Le chancelier Olaf Scholz a de grands projets pour l’agriculture allemande. La feuille de route de sa coalition, réunissant sociaux-démocrates, écologistes et libéraux, détaille sur cinq pages comment le pays compte accélérer, dans ce domaine, sa transition écologique. La majorité a repris en partie les pistes fléchées en juin par la Commission sur l’avenir de l’agriculture (ZKL), qui avait été formée par l’ancienne chancelière. Ce qui lui vaut des applaudissements aussi bien du principal syndicat DBV que chez les défenseurs de l’environnement. « L’objectif le plus important doit être de préserver l’agriculture nationale et d’éviter de trop grandes ruptures », souligne Joachim Ruekwied, président du DBV.

Bio et bien-être animal

D’ici la fin de la décennie, le bio devra occuper 30 % des surfaces. L’effort à réaliser, surtout financier, est considérable : en dix ans, l’Allemagne est passée de 6 à 10 %. « Il faudra réaffecter des fonds vers le deuxième pilier de la Pac. Si on utilise tous les fonds pour le bio, l’argent manquera pour l’aménagement rural, la protection de la nature, du climat », estime Christian Rehmer, expert agricole à l’ONG environnemental BUND. L’écoulement de cette production doit passer par une stimulation de la demande, notamment dans la restauration collective.

L’ambition est également forte sur l’élevage. Dès 2022, un label obligatoire qualifiera les conditions d’élevage, de transport et d’abattage. Les aides à l’investissement privilégieront les démarches « qualité ». Pour aider financièrement les exploitants à accomplir leur transformation, le gouvernement Scholz mise aussi sur un système porté par la grande distribution, sur le modèle d’initiatives existantes sur le bien-être animal. La ZKL avait plaidé pour une redevance étatique ou une hausse de TVA. « J’aurais préféré une de ces deux solutions, commente Christian Rehmer. L’État serait ainsi acteur et non en position de demandeur. »

Services écologiques rémunérés

L’accent sur le bien-être passera aussi par des mesures réglementaires : couplage de la taille des troupeaux aux surfaces des exploitations, encadrement des transports d’animaux en dehors de l’Union européenne et même vidéosurveillance dans les grands abattoirs.
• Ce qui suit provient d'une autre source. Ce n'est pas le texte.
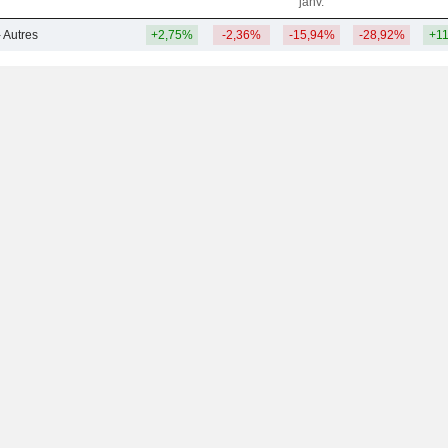
janv.
- Autres
+2,75%
-2,36%
-15,94%
-28,92%
+1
Côté produits phytosanitaires, l’ONG BUND reste sur sa faim en dépit du bannissement du glyphosate en 2023. Elle pointe des formulations contradictoires. Son avis est plus enthousiaste sur le futur de la Pac après 2027 : le gouvernement allemand veut tourner le dos aux primes à l’hectare pour s’orienter vers une rémunération du service écologique. « Avec la France, et par le passé la Grande-Bretagne, l’Allemagne est un des pays membres les plus importants quand il s’agit d’engager des débats à Bruxelles », se réjouit Christian Rehmer.

Pour mener cette transition verte, la coalition a choisi de confier l’agriculture aux écologistes, déjà aux manettes dans de nombreux Länder. Le parti n’a pourtant pas désigné un pur spécialiste. Pour des raisons internes, le portefeuille est revenu à Cem Özdemir, expert en politique étrangère et de transports.